TO DO: From the line containing "right eye: (507, 396)" through the last line of the records below, output every line exactly as it appears, but leave out the pictures.

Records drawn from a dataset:
------------------------------------------------------------
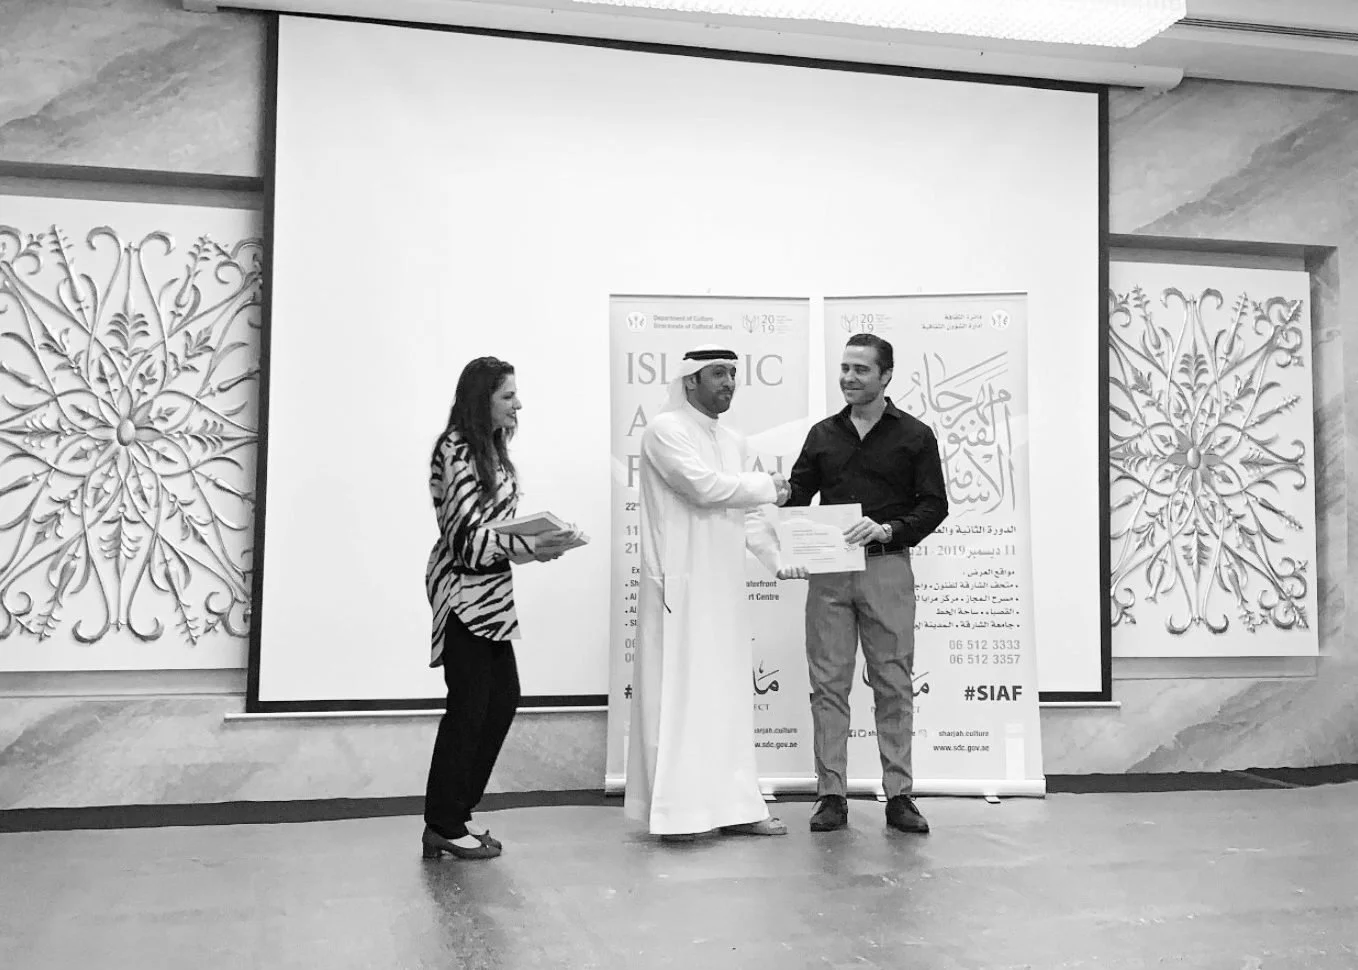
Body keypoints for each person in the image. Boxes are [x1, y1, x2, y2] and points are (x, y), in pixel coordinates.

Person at [624, 345, 793, 841]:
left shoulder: (733, 439)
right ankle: (679, 815)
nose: (729, 383)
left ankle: (738, 807)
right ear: (690, 380)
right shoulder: (665, 430)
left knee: (728, 700)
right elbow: (703, 488)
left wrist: (779, 561)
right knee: (681, 701)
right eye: (718, 374)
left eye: (733, 374)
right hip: (679, 590)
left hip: (724, 591)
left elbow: (747, 514)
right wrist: (767, 486)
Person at [783, 333, 948, 834]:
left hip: (887, 566)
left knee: (894, 683)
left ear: (886, 375)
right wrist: (779, 518)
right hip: (830, 572)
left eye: (860, 370)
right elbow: (797, 498)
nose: (849, 378)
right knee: (827, 685)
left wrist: (890, 529)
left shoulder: (915, 435)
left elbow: (934, 505)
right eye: (845, 368)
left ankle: (899, 795)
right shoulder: (822, 434)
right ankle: (830, 795)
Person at [422, 356, 582, 860]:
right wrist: (531, 545)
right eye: (507, 396)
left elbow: (492, 538)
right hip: (463, 598)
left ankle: (455, 813)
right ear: (482, 400)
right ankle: (444, 823)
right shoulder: (456, 449)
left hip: (491, 599)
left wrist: (540, 546)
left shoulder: (490, 450)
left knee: (500, 700)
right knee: (469, 709)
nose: (518, 405)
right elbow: (467, 543)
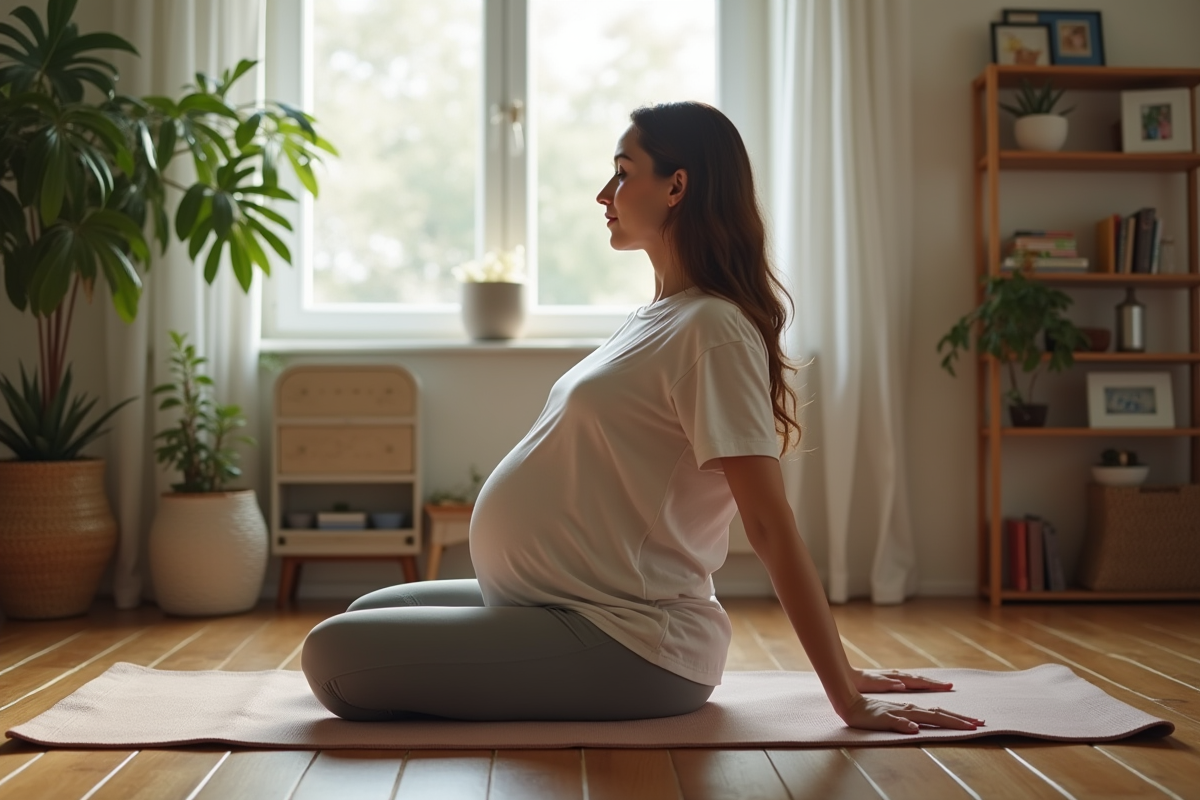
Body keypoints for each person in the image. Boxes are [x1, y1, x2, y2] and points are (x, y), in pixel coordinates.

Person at [301, 101, 984, 735]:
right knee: (365, 616)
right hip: (561, 605)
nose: (604, 194)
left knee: (333, 655)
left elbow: (770, 523)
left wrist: (846, 693)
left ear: (677, 187)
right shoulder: (659, 318)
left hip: (628, 641)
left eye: (623, 174)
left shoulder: (713, 329)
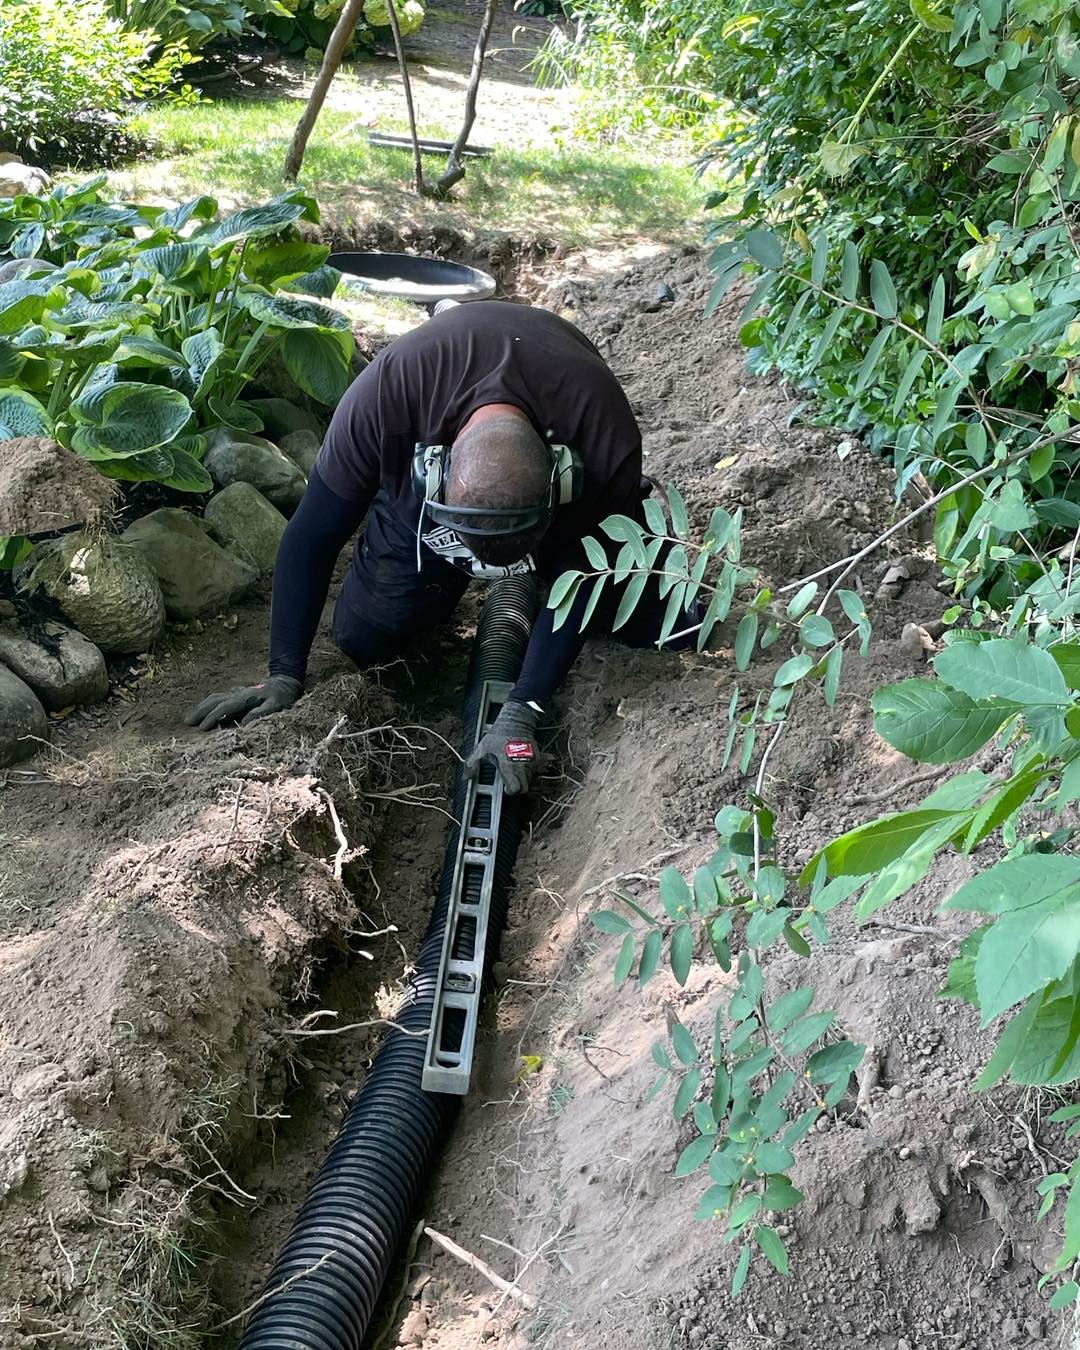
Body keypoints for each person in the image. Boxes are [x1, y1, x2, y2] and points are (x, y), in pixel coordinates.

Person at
------------------------------------------------------------
PROBLEM SOLUTION:
right eye: (507, 396)
left elbow: (492, 538)
right hip: (463, 598)
left ankle: (455, 813)
right ear: (482, 400)
right ankle: (444, 823)
right shoulder: (456, 449)
left hip: (491, 599)
left wrist: (540, 546)
left shoulder: (490, 450)
left knee: (500, 700)
right knee: (469, 709)
nose: (518, 405)
right elbow: (467, 543)
Body keypoints for each person in the image. Boxes are [x1, y1, x2, y2] and points are (x, y), in pixel coordinates.

Person at [301, 101, 984, 735]:
right knee: (365, 616)
right hip: (561, 605)
nose: (604, 194)
left knee: (333, 655)
left elbow: (770, 523)
left wrist: (846, 693)
left ear: (677, 187)
right shoulder: (659, 318)
left hip: (628, 641)
left eye: (623, 174)
left shoulder: (713, 329)
Body keypoints for each person in the image. Boxes are [x1, y1, x2, y2] and points are (x, y), in pixel coordinates.

Person at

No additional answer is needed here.